Each record in the listing below is to be duplicated exactly.

*** Supplied entries ***

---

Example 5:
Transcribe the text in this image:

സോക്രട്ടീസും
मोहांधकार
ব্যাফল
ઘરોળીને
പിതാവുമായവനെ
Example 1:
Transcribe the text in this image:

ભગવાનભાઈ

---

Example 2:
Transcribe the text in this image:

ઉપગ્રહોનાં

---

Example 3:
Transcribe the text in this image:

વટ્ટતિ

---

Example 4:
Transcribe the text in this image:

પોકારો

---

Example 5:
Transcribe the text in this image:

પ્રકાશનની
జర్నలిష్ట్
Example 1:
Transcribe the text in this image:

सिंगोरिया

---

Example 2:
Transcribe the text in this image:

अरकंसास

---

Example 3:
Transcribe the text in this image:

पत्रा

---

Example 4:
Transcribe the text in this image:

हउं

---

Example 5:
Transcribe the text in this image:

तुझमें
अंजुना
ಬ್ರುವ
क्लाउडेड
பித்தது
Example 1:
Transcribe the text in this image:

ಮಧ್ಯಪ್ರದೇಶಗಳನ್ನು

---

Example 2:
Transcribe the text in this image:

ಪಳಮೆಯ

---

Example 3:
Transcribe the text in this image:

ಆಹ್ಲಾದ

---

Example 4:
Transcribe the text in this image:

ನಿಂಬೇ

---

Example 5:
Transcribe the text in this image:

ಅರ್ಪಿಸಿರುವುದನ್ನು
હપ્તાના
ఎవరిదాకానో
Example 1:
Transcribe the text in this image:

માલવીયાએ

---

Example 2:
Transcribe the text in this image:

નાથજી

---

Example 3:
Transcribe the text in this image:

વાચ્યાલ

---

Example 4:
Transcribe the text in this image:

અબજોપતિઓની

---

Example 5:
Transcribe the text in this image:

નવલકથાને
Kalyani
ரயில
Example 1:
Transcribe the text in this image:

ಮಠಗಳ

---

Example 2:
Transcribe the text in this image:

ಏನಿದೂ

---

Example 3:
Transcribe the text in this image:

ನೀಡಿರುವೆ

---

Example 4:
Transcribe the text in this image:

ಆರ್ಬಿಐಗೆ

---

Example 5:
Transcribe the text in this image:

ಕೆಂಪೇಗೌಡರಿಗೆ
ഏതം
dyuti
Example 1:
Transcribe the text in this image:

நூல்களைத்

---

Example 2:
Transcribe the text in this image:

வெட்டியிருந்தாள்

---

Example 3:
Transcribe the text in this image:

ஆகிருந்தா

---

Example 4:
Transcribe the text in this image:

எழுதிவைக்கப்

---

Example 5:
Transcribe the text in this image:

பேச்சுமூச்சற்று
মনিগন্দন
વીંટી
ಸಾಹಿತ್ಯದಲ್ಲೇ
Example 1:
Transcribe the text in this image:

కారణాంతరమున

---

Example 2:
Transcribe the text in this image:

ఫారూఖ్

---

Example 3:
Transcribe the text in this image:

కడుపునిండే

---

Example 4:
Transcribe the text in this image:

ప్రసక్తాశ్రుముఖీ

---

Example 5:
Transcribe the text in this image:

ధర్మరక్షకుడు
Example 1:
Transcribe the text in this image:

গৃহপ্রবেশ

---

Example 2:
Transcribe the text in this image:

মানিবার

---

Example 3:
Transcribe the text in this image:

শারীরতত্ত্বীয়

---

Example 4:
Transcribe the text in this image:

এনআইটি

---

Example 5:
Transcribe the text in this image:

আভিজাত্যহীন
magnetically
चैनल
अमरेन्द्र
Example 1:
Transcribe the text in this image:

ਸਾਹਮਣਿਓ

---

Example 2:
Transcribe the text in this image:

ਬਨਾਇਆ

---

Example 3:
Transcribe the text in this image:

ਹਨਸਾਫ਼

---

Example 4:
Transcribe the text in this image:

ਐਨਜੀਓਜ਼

*** End of Supplied entries ***

__Response area__.
---

Example 5:
Transcribe the text in this image:

സോക്രട്ടീസും
मोहांधकार
ব্যাফল
ઘરોળીને
പിതാവുമായവനെ
Example 1:
Transcribe the text in this image:

ભગવાનભાઈ

---

Example 2:
Transcribe the text in this image:

ઉપગ્રહોનાં

---

Example 3:
Transcribe the text in this image:

વટ્ટતિ

---

Example 4:
Transcribe the text in this image:

પોકારો

---

Example 5:
Transcribe the text in this image:

પ્રકાશનની
జర్నలిష్ట్
Example 1:
Transcribe the text in this image:

सिंगोरिया

---

Example 2:
Transcribe the text in this image:

अरकंसास

---

Example 3:
Transcribe the text in this image:

पत्रा

---

Example 4:
Transcribe the text in this image:

हउं

---

Example 5:
Transcribe the text in this image:

तुझमें
अंजुना
ಬ್ರುವ
क्लाउडेड
பித்தது
Example 1:
Transcribe the text in this image:

ಮಧ್ಯಪ್ರದೇಶಗಳನ್ನು

---

Example 2:
Transcribe the text in this image:

ಪಳಮೆಯ

---

Example 3:
Transcribe the text in this image:

ಆಹ್ಲಾದ

---

Example 4:
Transcribe the text in this image:

ನಿಂಬೇ

---

Example 5:
Transcribe the text in this image:

ಅರ್ಪಿಸಿರುವುದನ್ನು
હપ્તાના
ఎవరిదాకానో
Example 1:
Transcribe the text in this image:

માલવીયાએ

---

Example 2:
Transcribe the text in this image:

નાથજી

---

Example 3:
Transcribe the text in this image:

વાચ્યાલ

---

Example 4:
Transcribe the text in this image:

અબજોપતિઓની

---

Example 5:
Transcribe the text in this image:

નવલકથાને
Kalyani
ரயில
Example 1:
Transcribe the text in this image:

ಮಠಗಳ

---

Example 2:
Transcribe the text in this image:

ಏನಿದೂ

---

Example 3:
Transcribe the text in this image:

ನೀಡಿರುವೆ

---

Example 4:
Transcribe the text in this image:

ಆರ್ಬಿಐಗೆ

---

Example 5:
Transcribe the text in this image:

ಕೆಂಪೇಗೌಡರಿಗೆ
ഏതം
dyuti
Example 1:
Transcribe the text in this image:

நூல்களைத்

---

Example 2:
Transcribe the text in this image:

வெட்டியிருந்தாள்

---

Example 3:
Transcribe the text in this image:

ஆகிருந்தா

---

Example 4:
Transcribe the text in this image:

எழுதிவைக்கப்

---

Example 5:
Transcribe the text in this image:

பேச்சுமூச்சற்று
মনিগন্দন
વીંટી
ಸಾಹಿತ್ಯದಲ್ಲೇ
Example 1:
Transcribe the text in this image:

కారణాంతరమున

---

Example 2:
Transcribe the text in this image:

ఫారూఖ్

---

Example 3:
Transcribe the text in this image:

కడుపునిండే

---

Example 4:
Transcribe the text in this image:

ప్రసక్తాశ్రుముఖీ

---

Example 5:
Transcribe the text in this image:

ధర్మరక్షకుడు
Example 1:
Transcribe the text in this image:

গৃহপ্রবেশ

---

Example 2:
Transcribe the text in this image:

মানিবার

---

Example 3:
Transcribe the text in this image:

শারীরতত্ত্বীয়

---

Example 4:
Transcribe the text in this image:

এনআইটি

---

Example 5:
Transcribe the text in this image:

আভিজাত্যহীন
magnetically
चैनल
अमरेन्द्र
Example 1:
Transcribe the text in this image:

ਸਾਹਮਣਿਓ

---

Example 2:
Transcribe the text in this image:

ਬਨਾਇਆ

---

Example 3:
Transcribe the text in this image:

ਹਨਸਾਫ਼

---

Example 4:
Transcribe the text in this image:

ਐਨਜੀਓਜ਼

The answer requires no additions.